Your task:
The answer should consist of each line below that contains the word "conheça".

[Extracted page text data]
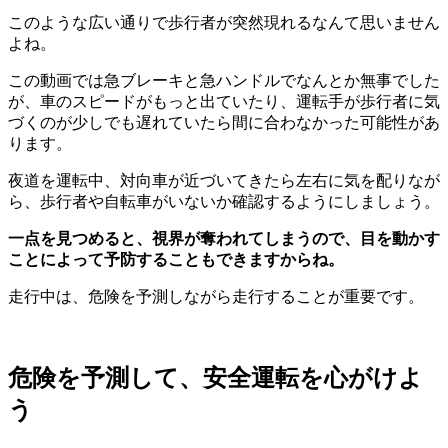
このような広い通りで歩行者が突然現れるなんて思いません
よね。
この動画では急ブレーキと急ハンドルでなんとか無事でした
が、車のスピードがもっと出ていたり、運転手が歩行者に気
づくのが少しでも遅れていたら間に合わなかった可能性があ
ります。
夜道を運転中、対向車が近づいてきたら左右に気を配りなが
ら、歩行者や自転車がいないか確認するようにしましょう。
一点を見つめると、視界が奪われてしまうので、目を動かす
ことによって予防することもできますからね。
走行中は、危険を予測しながら走行することが重要です。
危険を予測して、安全運転を心がけよ
う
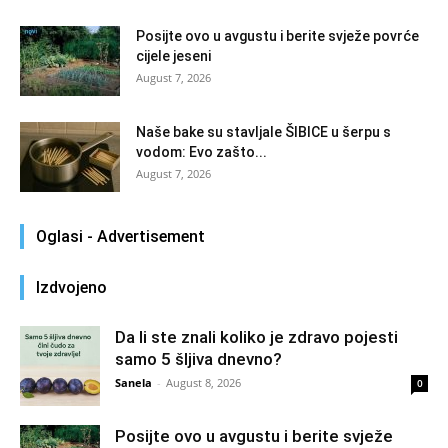
Posijte ovo u avgustu i berite svježe povrće
cijele jeseni
August 7, 2026
Naše bake su stavljale ŠIBICE u šerpu s
vodom: Evo zašto...
August 7, 2026
Oglasi - Advertisement
Izdvojeno
Da li ste znali koliko je zdravo pojesti
samo 5 šljiva dnevno?
Sanela
-
August 8, 2026
0
Posijte ovo u avgustu i berite svježe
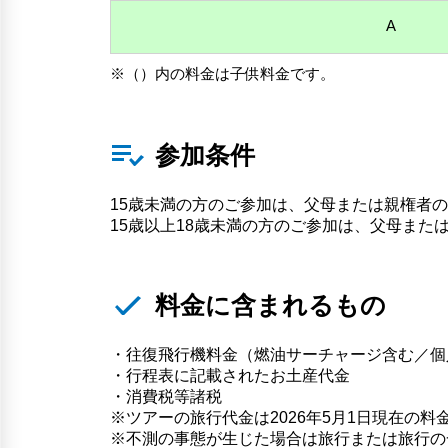
A
※（）内の料金は子供料金です。
参加条件
15歳未満の方のご参加は、父母または親権者
15歳以上18歳未満の方のご参加は、父母また
料金に含まれるもの
・往復飛行機料金（燃油サーチャージ含む／個
・行程表に記載されたお土産代金
・消費税等諸税
※ツアーの旅行代金は2026年5月1日現在の料
※不測の事態が生じた場合は旅行または旅行の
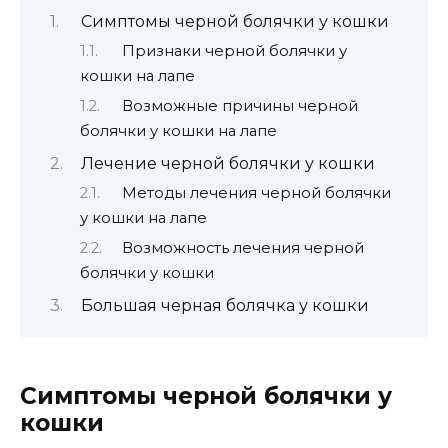
Симптомы черной болячки у кошки
Признаки черной болячки у
кошки на лапе
Возможные причины черной
болячки у кошки на лапе
Лечение черной болячки у кошки
Методы лечения черной болячки
у кошки на лапе
Возможность лечения черной
болячки у кошки
Большая черная болячка у кошки
Симптомы черной болячки у
кошки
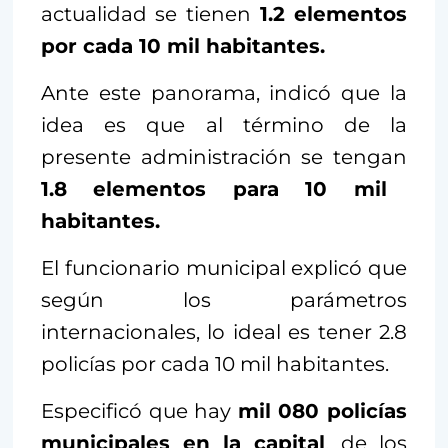
actualidad se tienen
1.2 elementos
por cada 10 mil habitantes.
Ante este panorama, indicó que la
idea es que al término de la
presente administración se tengan
1.8 elementos para 10 mil
habitantes.
El funcionario municipal explicó que
según los parámetros
internacionales, lo ideal es tener 2.8
policías por cada 10 mil habitantes.
Especificó que hay
mil 080 policías
municipales en la capital
, de los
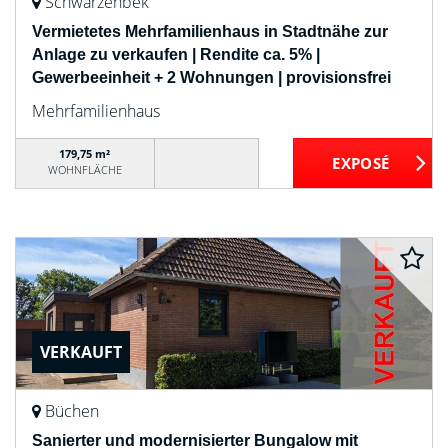
Schwarzenbek
Vermietetes Mehrfamilienhaus in Stadtnähe zur
Anlage zu verkaufen | Rendite ca. 5% |
Gewerbeeinheit + 2 Wohnungen | provisionsfrei
Mehrfamilienhaus
179,75 m²
WOHNFLÄCHE
VERKAUFT
Büchen
Sanierter und modernisierter Bungalow mit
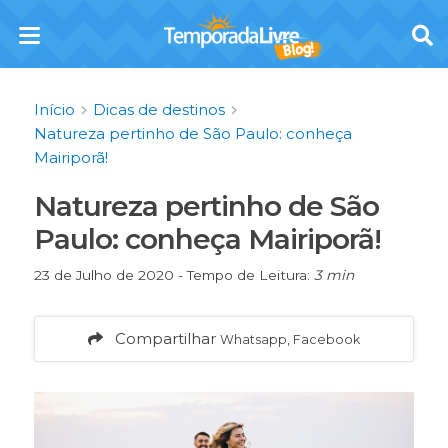
Início
Dicas de destinos
Natureza pertinho de São Paulo: conheça
Mairiporã!
Natureza pertinho de São
Paulo: conheça Mairiporã!
23 de Julho de 2020 - Tempo de Leitura:
3 min
Compartilhar
Whatsapp, Facebook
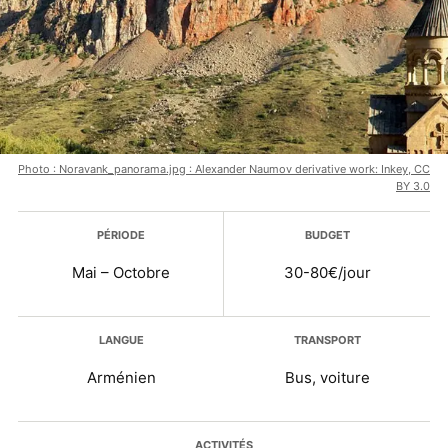
Photo : Noravank_panorama.jpg : Alexander Naumov derivative work: Inkey, CC
BY 3.0
Plus d’infos
PÉRIODE
BUDGET
Mai – Octobre
30-80€/jour
LANGUE
TRANSPORT
Arménien
Bus, voiture
ACTIVITÉS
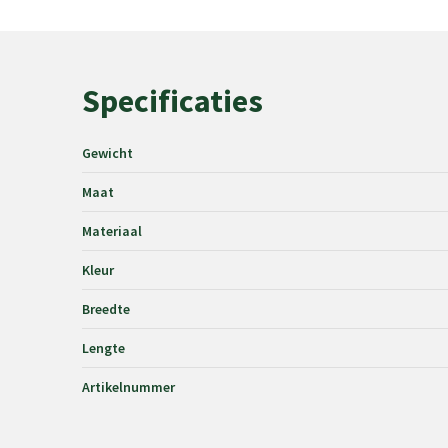
Specificaties
Gewicht
Maat
Materiaal
Kleur
Breedte
Lengte
Artikelnummer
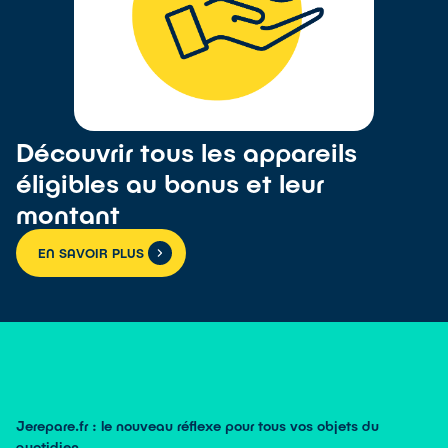
Découvrir tous les appareils
éligibles au bonus et leur
montant
EN SAVOIR PLUS
Jerepare.fr : le nouveau réflexe pour tous vos objets du
quotidien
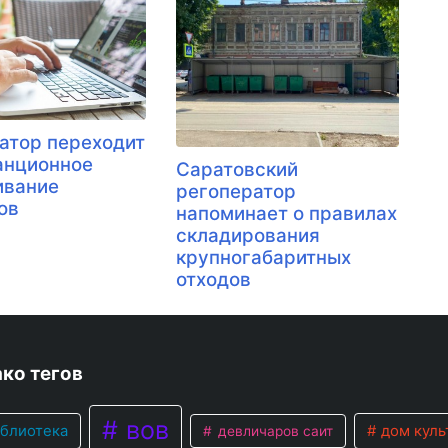
атор переходит
анционное
Саратовский
ивание
регоператор
ов
напоминает о правилах
складирования
крупногабаритных
отходов
ко тегов
вов
блиотека
дом куль
девличаров саит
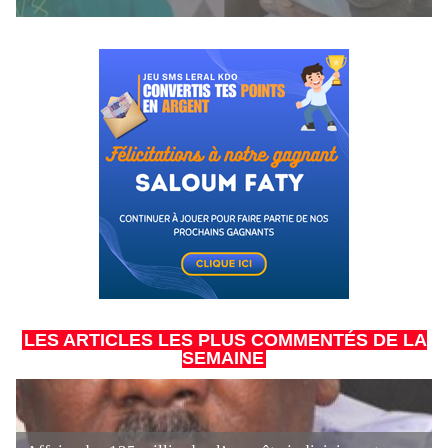
LES ARTICLES LES PLUS COMMENTÉS DE LA
SEMAINE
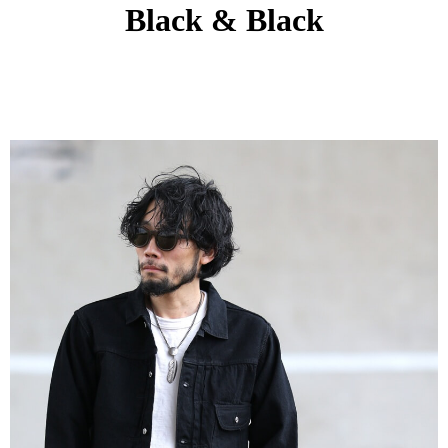
Black & Black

Response below:
Natureza pertinho de São Paulo: conheça
Paulo: conheça Mairiporã!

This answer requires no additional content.